As a lender, you’ll probably encounter many entrepreneurs who need extra money to pursue their business ideas. It’s in your best interest and theirs to make the loan application process as easy as possible. If you develop a reputation for being a difficult lender to work with, many potential clients may go elsewhere.

On the other hand, if you make the loan application process simple, clients will likely flock to you. Here are six ways you can help clients secure the loans they need to pursue their entrepreneurial goals.
 

1. Make Income Verification as Painless as Possible


Income verification is an important safeguard when reviewing a loan application. You need to be able to see that an applicant makes as much as claimed. For inexperienced entrepreneurs, the process of verifying income may be confusing. You can simplify it by clearly explaining the types of documents you’ll accept for the purposes of verifying income.

Most lenders accept current pay stubs, the previous two years of tax returns, and the most recent bank statements. Some also accept letters of employment in rare circumstances when an applicant has recently switched jobs. If possible, avoid having more stringent documentation requirements than these when verifying income. Tell applicants why the above documents are necessary and how they help you minimize your risk when approving loans.

MATERIAL:
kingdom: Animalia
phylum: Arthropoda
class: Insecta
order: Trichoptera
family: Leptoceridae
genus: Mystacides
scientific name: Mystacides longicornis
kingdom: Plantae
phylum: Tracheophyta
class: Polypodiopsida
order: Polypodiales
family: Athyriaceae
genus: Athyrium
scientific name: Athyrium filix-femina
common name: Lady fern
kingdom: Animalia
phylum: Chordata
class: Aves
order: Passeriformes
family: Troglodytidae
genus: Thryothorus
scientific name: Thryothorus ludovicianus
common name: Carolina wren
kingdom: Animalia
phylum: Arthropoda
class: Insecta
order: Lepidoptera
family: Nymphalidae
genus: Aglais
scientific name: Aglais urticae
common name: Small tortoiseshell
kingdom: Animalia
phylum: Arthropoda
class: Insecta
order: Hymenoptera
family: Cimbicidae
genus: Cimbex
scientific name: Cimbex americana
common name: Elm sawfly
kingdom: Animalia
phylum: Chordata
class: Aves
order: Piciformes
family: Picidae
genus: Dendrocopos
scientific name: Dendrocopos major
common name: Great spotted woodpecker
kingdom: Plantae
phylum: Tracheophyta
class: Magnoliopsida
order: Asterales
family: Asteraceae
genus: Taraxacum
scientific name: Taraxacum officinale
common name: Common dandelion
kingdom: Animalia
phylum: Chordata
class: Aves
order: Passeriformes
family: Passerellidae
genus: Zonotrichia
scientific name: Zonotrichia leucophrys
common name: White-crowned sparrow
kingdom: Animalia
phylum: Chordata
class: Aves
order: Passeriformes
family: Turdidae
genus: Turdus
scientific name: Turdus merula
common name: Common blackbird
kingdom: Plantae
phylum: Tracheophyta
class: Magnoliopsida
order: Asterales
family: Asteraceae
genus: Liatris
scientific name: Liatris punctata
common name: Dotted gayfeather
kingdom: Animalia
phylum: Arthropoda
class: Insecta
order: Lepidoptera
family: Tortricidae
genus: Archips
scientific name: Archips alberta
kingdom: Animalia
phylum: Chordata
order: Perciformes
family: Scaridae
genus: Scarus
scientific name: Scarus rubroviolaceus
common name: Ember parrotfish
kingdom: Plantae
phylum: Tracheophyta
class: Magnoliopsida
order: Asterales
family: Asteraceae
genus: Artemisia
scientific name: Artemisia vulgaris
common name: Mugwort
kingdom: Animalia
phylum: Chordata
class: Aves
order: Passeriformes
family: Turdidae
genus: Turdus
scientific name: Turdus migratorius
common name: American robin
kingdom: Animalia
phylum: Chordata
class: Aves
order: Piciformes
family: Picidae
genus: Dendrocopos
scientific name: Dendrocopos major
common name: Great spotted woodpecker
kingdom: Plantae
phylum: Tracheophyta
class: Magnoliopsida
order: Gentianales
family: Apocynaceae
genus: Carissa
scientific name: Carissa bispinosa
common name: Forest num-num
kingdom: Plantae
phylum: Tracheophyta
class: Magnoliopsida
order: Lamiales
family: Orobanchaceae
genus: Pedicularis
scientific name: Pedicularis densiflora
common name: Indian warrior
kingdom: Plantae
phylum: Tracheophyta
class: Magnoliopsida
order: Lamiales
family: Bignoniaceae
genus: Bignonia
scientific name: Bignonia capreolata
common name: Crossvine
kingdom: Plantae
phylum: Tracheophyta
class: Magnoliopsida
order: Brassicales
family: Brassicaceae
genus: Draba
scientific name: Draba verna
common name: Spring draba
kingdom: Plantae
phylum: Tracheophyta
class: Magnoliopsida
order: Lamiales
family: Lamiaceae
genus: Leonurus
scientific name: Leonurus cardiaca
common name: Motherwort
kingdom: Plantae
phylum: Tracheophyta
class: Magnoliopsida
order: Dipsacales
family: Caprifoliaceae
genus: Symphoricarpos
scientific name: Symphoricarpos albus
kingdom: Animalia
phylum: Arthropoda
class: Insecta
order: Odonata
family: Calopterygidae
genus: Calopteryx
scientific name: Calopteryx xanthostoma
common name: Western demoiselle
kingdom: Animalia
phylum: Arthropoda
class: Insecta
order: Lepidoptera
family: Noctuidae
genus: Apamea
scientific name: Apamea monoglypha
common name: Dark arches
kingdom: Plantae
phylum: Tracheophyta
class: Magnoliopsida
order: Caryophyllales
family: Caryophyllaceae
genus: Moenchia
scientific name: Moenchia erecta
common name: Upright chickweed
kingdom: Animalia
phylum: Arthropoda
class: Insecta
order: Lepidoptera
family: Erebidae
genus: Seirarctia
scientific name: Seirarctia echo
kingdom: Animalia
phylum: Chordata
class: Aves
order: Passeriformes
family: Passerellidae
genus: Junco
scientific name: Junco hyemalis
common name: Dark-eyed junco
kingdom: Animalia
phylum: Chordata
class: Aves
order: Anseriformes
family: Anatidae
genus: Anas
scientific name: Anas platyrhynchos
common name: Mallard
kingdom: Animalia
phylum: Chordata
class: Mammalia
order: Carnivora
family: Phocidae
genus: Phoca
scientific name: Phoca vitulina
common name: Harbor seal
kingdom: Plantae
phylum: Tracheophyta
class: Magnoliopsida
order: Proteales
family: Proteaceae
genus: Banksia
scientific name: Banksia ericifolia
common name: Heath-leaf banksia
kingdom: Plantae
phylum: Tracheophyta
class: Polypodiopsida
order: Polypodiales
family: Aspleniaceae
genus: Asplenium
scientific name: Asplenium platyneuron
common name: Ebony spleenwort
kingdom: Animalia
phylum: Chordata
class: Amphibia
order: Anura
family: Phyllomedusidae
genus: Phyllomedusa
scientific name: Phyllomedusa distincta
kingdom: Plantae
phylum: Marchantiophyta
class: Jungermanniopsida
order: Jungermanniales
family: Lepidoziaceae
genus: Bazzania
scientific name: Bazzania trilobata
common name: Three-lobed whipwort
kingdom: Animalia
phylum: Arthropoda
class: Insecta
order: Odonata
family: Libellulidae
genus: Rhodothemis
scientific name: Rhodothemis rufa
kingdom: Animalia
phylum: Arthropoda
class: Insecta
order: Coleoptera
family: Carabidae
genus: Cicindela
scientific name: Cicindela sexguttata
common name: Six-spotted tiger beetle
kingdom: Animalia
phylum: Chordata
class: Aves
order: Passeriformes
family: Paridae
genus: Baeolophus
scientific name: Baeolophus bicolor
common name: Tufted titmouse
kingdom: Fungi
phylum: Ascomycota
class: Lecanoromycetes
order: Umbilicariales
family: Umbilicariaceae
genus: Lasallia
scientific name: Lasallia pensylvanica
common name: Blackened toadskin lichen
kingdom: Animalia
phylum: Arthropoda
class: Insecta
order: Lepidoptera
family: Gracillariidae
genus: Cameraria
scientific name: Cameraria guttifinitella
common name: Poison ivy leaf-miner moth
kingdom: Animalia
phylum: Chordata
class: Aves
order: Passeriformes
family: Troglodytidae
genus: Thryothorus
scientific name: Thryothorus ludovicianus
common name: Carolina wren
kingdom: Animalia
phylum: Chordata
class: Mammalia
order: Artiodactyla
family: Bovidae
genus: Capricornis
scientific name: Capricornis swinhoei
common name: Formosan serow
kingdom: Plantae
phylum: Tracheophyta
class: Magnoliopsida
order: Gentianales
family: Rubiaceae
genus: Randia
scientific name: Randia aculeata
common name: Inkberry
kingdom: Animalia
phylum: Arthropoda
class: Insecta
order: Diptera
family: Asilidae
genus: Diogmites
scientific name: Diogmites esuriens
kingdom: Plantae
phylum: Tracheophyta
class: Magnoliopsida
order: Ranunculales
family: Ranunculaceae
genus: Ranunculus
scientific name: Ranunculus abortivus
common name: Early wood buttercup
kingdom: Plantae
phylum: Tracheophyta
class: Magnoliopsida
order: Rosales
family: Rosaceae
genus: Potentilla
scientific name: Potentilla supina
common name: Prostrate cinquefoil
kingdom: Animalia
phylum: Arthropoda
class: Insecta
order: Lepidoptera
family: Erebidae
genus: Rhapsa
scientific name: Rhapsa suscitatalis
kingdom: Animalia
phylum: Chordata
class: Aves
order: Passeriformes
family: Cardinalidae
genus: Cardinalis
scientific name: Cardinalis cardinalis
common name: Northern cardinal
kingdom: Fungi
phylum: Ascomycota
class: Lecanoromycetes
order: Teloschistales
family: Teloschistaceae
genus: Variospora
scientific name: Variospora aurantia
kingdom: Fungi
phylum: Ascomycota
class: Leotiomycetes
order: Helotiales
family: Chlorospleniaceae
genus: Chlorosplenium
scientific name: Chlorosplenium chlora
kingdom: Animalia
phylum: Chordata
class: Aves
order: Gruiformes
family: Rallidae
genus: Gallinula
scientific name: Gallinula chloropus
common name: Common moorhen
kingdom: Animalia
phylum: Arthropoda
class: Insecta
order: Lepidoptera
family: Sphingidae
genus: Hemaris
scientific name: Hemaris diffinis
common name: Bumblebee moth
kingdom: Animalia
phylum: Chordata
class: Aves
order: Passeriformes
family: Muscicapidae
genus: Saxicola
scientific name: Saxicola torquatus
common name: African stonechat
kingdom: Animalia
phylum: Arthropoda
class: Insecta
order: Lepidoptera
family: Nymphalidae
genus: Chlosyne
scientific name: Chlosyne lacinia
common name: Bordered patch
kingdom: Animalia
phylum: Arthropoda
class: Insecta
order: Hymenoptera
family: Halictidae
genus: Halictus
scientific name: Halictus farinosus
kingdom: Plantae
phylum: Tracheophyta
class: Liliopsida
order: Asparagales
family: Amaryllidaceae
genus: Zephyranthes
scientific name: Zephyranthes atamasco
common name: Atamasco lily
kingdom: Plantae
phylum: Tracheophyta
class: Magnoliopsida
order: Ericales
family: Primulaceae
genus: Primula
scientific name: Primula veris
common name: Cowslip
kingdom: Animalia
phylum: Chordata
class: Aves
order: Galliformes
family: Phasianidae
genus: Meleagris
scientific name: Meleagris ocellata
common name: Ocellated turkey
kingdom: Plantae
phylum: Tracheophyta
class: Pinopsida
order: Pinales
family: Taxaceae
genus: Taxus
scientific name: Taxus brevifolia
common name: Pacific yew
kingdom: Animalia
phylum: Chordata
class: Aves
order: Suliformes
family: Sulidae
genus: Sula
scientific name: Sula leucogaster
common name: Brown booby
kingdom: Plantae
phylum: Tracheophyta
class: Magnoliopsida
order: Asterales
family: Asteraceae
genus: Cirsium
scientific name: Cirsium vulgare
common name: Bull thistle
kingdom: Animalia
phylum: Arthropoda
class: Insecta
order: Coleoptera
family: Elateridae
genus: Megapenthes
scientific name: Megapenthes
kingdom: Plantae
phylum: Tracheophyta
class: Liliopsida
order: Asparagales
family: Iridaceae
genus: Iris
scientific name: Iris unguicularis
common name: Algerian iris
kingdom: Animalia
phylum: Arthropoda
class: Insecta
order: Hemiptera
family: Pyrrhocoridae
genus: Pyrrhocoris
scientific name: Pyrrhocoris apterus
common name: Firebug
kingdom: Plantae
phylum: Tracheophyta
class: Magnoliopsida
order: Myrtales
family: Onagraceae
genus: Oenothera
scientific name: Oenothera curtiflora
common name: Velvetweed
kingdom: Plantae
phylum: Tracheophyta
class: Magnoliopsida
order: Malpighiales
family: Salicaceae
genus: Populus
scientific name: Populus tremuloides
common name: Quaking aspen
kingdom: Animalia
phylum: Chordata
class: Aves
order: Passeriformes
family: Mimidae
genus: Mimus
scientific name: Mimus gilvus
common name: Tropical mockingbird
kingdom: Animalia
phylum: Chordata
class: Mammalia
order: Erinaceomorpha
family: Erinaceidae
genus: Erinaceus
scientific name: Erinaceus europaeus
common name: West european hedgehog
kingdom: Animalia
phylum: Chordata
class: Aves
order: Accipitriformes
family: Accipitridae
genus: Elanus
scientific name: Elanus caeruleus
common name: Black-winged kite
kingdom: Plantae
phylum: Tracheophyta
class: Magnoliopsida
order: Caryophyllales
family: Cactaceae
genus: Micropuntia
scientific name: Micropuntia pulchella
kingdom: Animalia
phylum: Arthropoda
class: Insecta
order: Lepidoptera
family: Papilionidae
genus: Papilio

REQUEST: Continue the article above on easing the loan application process for entrepreneurs, picking up right after its last sentence.

WRITTEN REPLY:
 

2. Let Applicants Know What to Expect


Besides verifying their income, loan applicants will need to do a few other things before they can get approved. Preparation is key to ensuring a smooth and quick loan approval process. You can help clients prepare by letting them know what to expect during the remaining loan application and processing steps.

Inform applicants about the different small business loan types you offer and how they differ from each other. Let them know you’ll review their financial background when determining whether to approve their loan. Some of the factors you’ll likely consider include credit score, cash flow, outstanding loans, and collateral. Outline each remaining step in the application and approval process so applicants have a clear picture of what to expect.
 

3. Inform Clients of Required Paperwork


Some clients may be caught off guard by the amount of paperwork they need to provide for loan approval. You can help manage expectations by going over all of the required documents at the beginning. Remember that first-time entrepreneurs may not be familiar with the acronyms and slang lenders frequently use. Choose familiar words and provide detailed explanations that applicants are more likely to understand. 

Explain that the loan application must be filled out correctly and precisely to avoid processing delays. Give applicants notice that they’ll need to submit a detailed business plan explaining how they’ll use the loan. Finally, if you require additional documentation such as company ownership papers, make this known in advance.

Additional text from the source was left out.